Michael Dean replied:
Because everything should be bullied into being “fair”?
Hey…do you believe in unicorns too?
Michael Dean replied:
Then why don’t you move to France or Sweden instead of wrecking my country? I was here first!
MWD

December 14th, 2009 at 2:53 pm
If it makes you feel any better, we read and watched pieces of 1984 in my high school sociology class a few years back. So, not all of us young people are completely ign’ant.
If a family can afford a new car, they can afford to take their kids to the doctor. They don’t necessarily need a health care plan in place. Meanwhile, most of us get by — sometimes in death-traps-on-wheels and on state medicare. In fact, my dad almost SOLELY relies on medicare and already gets screwed over by the health care system. Obama is only going to make it worse. And when it starts affecting my family, I might very well go postal on someone.

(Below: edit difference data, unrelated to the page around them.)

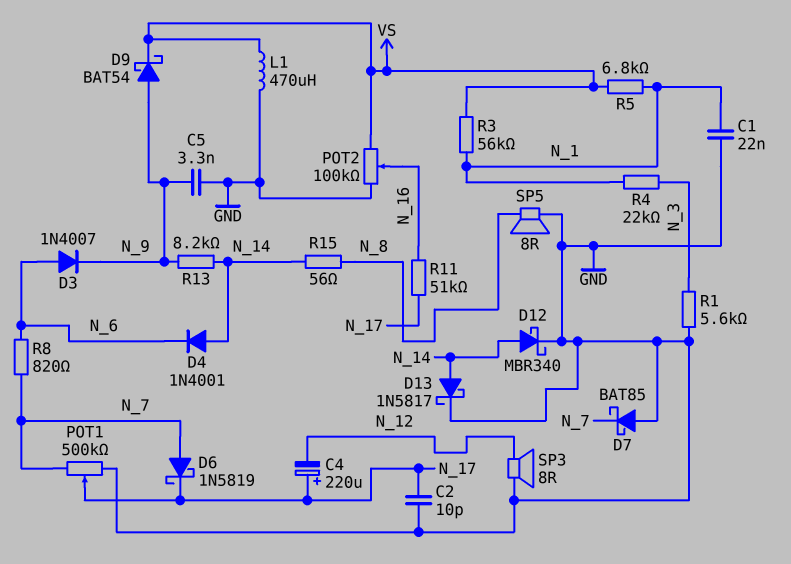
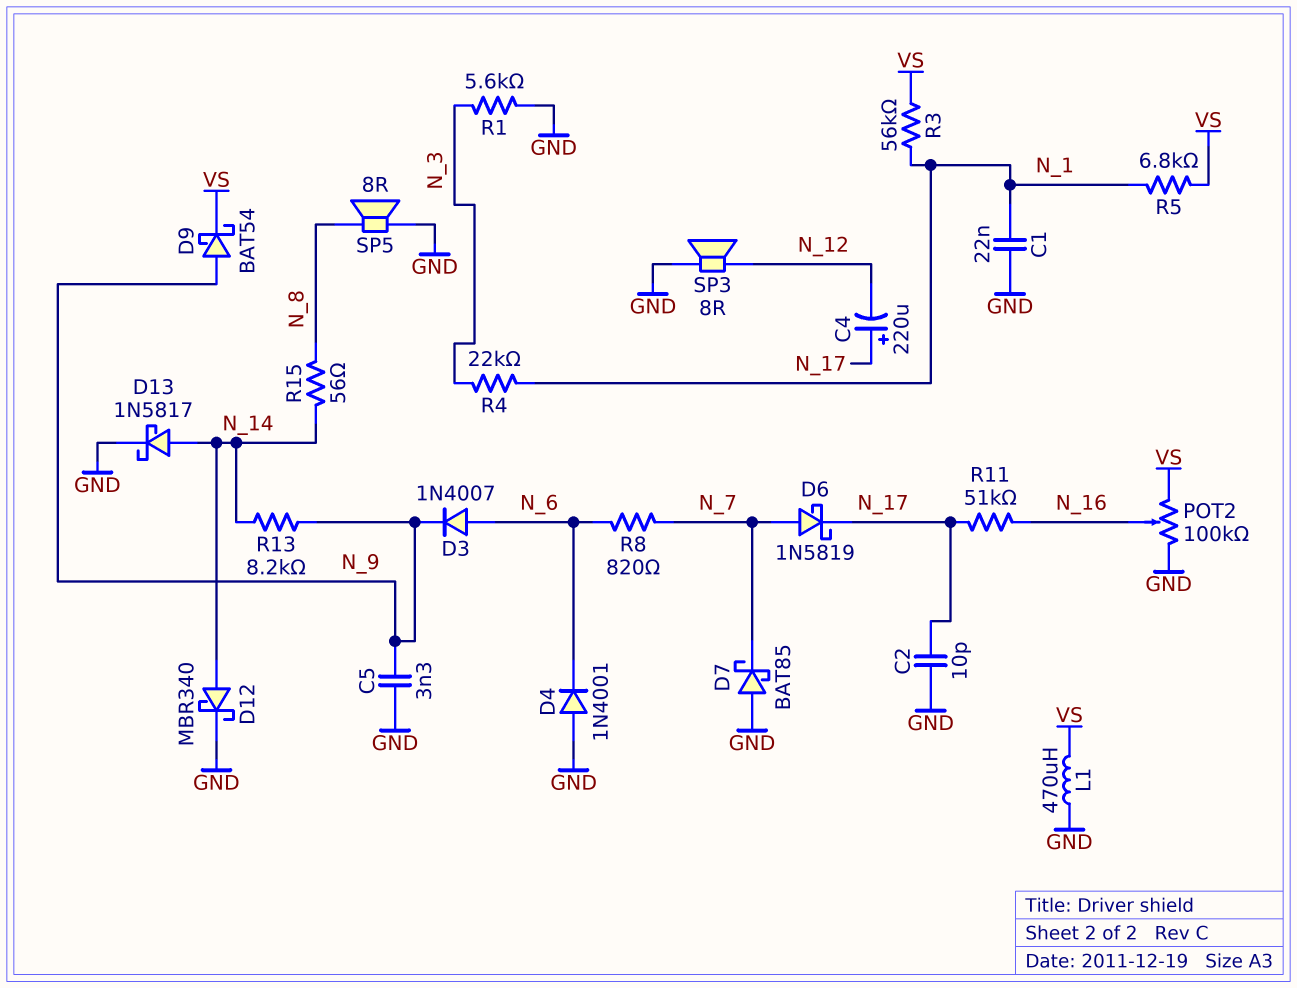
D4: diode 1N4001 (A N_14, K N_6) -> diode 1N4001 (A GND, K N_6)
POT1: 500k (GND, N_7, wiper N_17) -> none

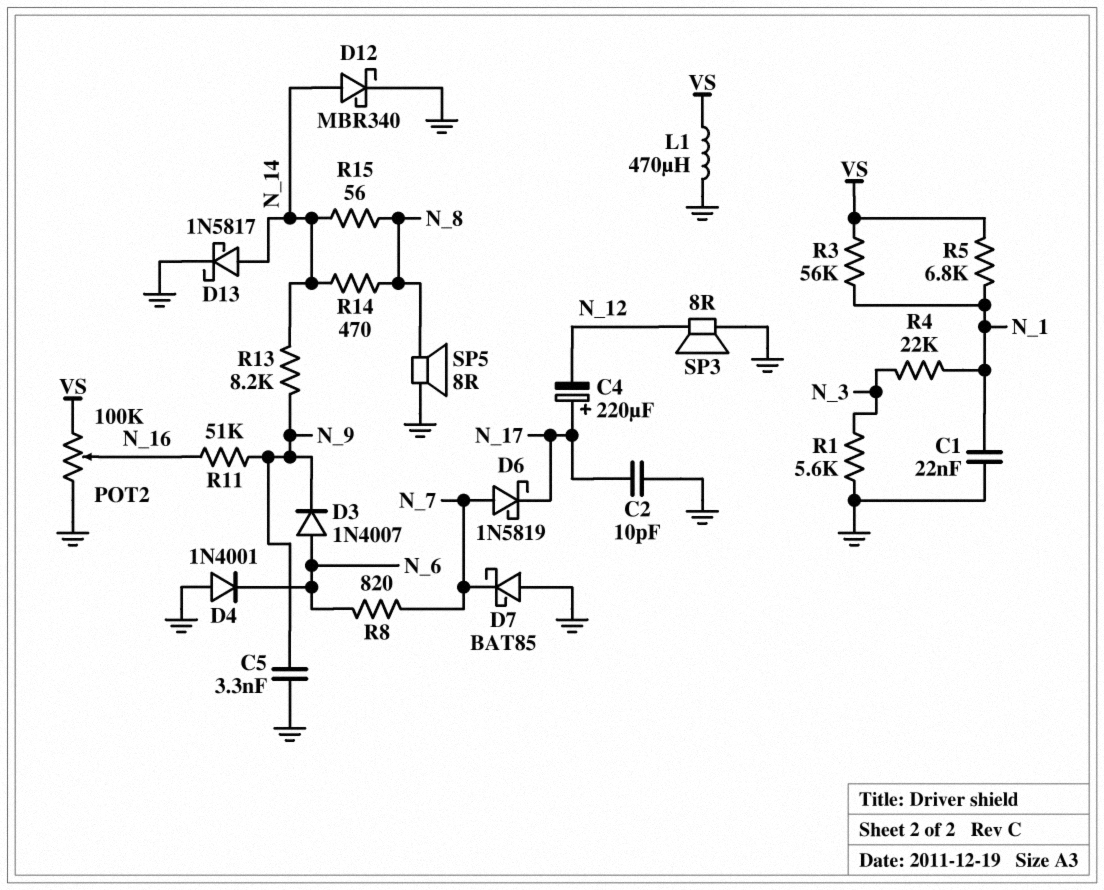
D9: schottky BAT54 (A N_9, K VS) -> none
R11: 51k (N_16, N_17) -> 51k (N_9, N_16)
R14: none -> 470 (N_8, N_14)

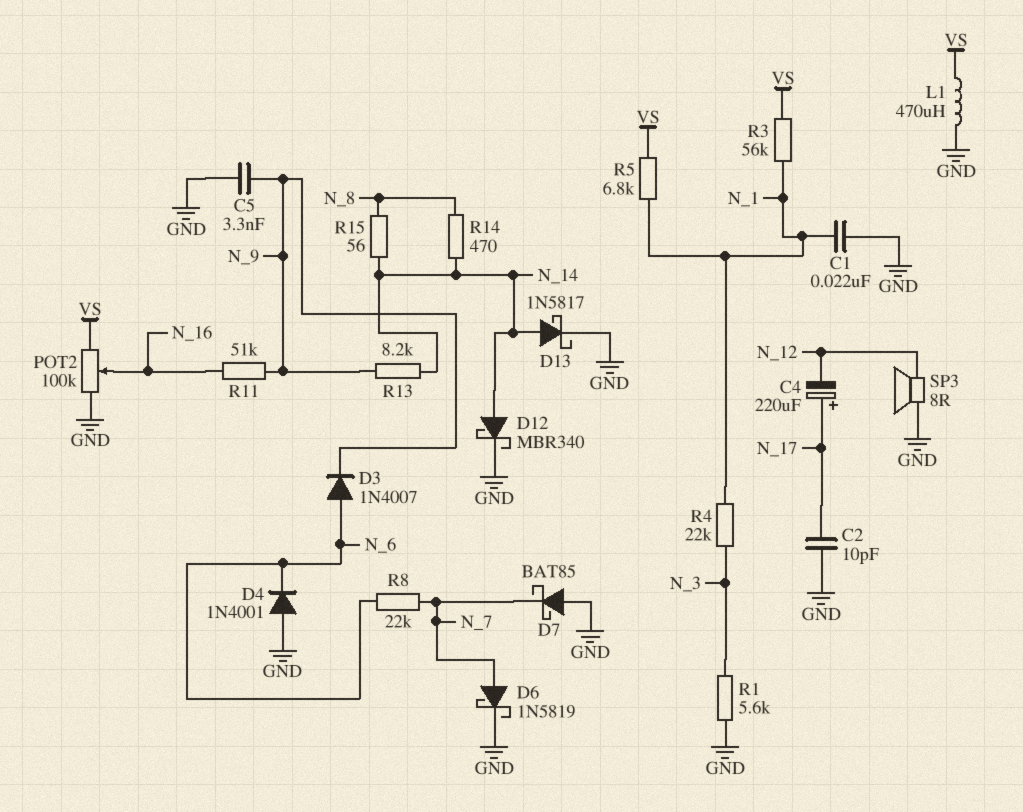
D6: schottky 1N5819 (A N_7, K N_17) -> schottky 1N5819 (A N_7, K GND)
R8: 820 (N_6, N_7) -> 22k (N_6, N_7)
SP5: speaker 8R (GND, N_8) -> none

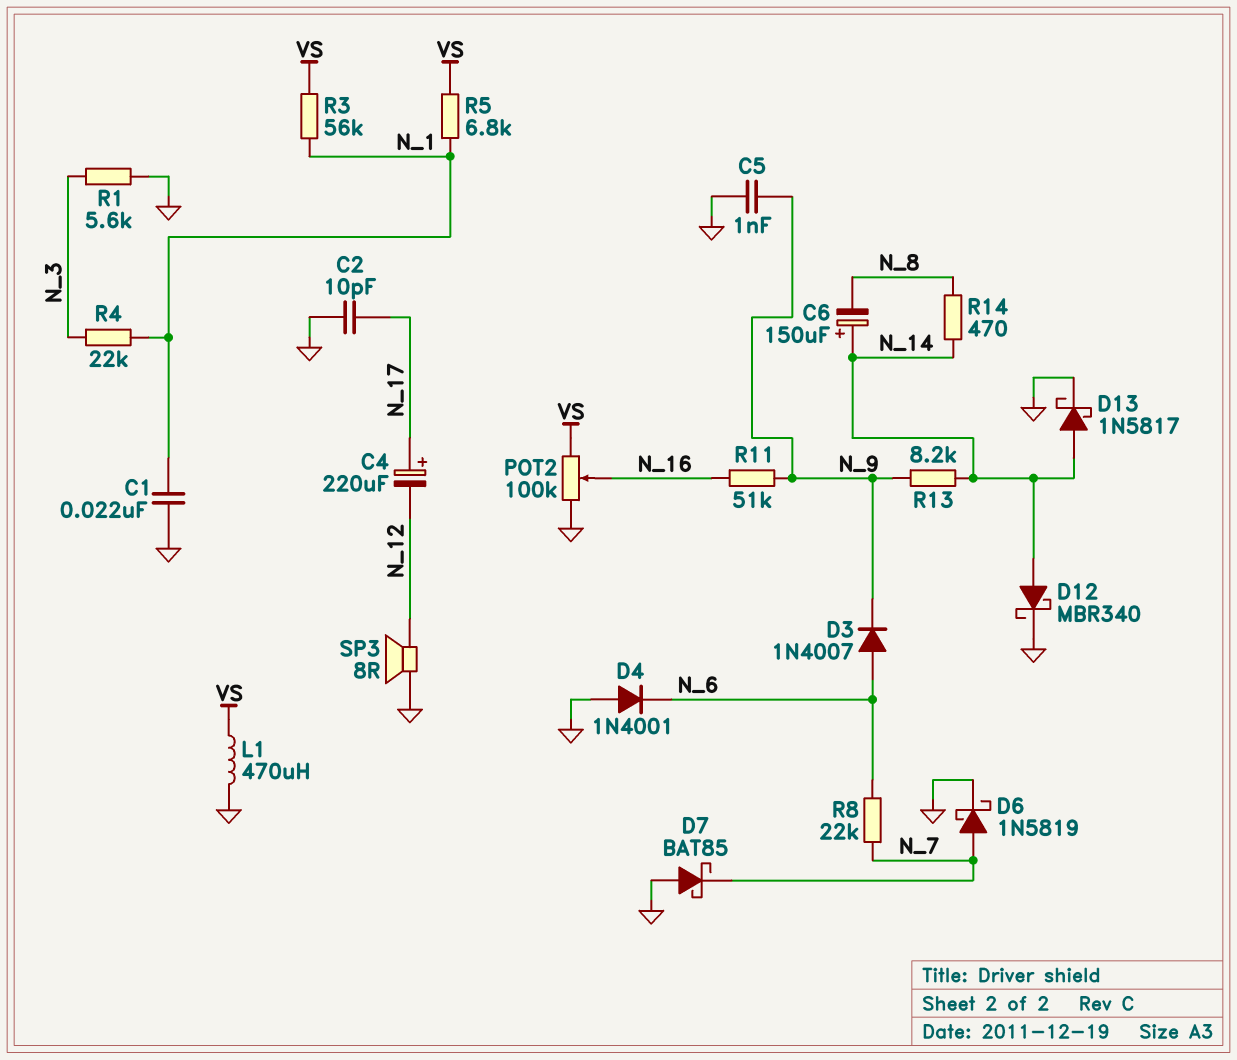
C5: 3.3nF (GND, N_9) -> 1nF (GND, N_9)
C6: none -> 150uF (plus N_14, minus N_8)
R15: 56 (N_8, N_14) -> none

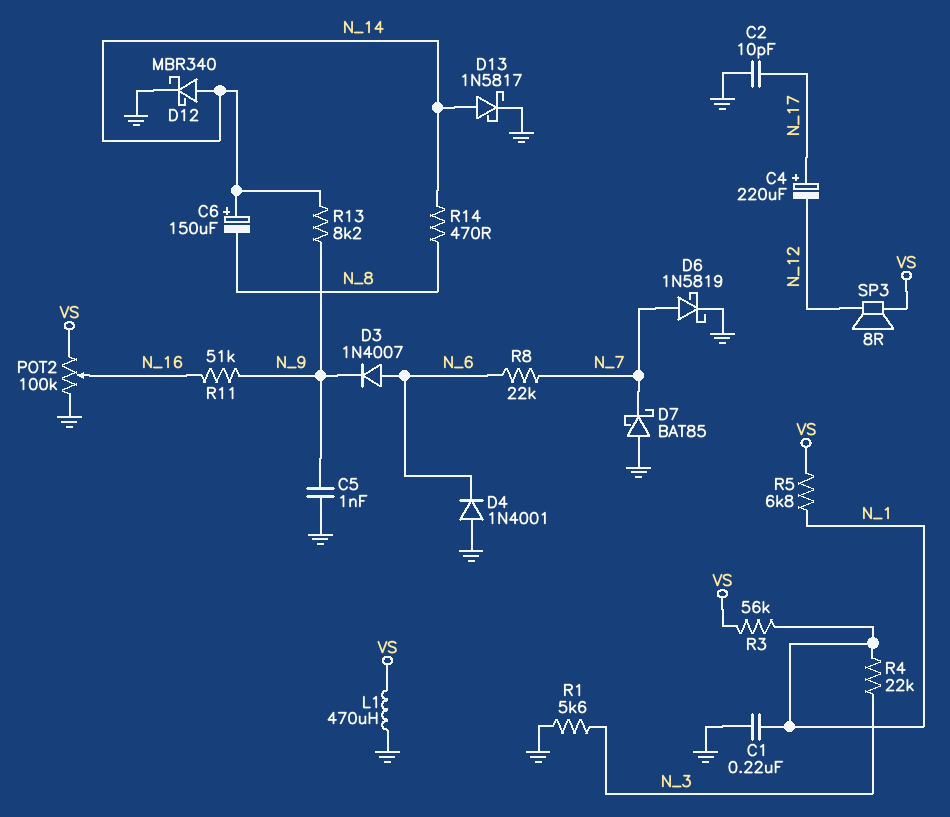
C1: 22nF (GND, N_1) -> 220nF (GND, N_1)
SP3: speaker 8R (GND, N_12) -> speaker 8R (N_12, VS)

December 14th, 2009 at 3:08 pm
Thanks Serene. Always love to hear from you!
MWD
December 16th, 2009 at 8:02 pm
….
:: eyetwitch ::
December 21st, 2009 at 1:53 pm
“Then why don’t you move to France or Sweden instead of wrecking my country? I was here first!”
Exactly! Ever notice how liberal screamed and yelled they would leave the country if Bush won in 04? Sure wish they had…
December 21st, 2009 at 2:10 pm
Steve -
I forgot about that. AND I WAS ONE OF THEM!
A lot of people promised that. Wish they had kept their promises….
MWD
December 21st, 2009 at 3:25 pm
But if you had kept that promise, Wyoming would have one less patriot!
December 21st, 2009 at 3:28 pm
True!
I’ve almost always keep my word. When I haven’t, it’s almost always been to my advantage.
For instance, I also vowed to be dead and famous by 30.
I’m now 45, and not very famous, but I’m very happy!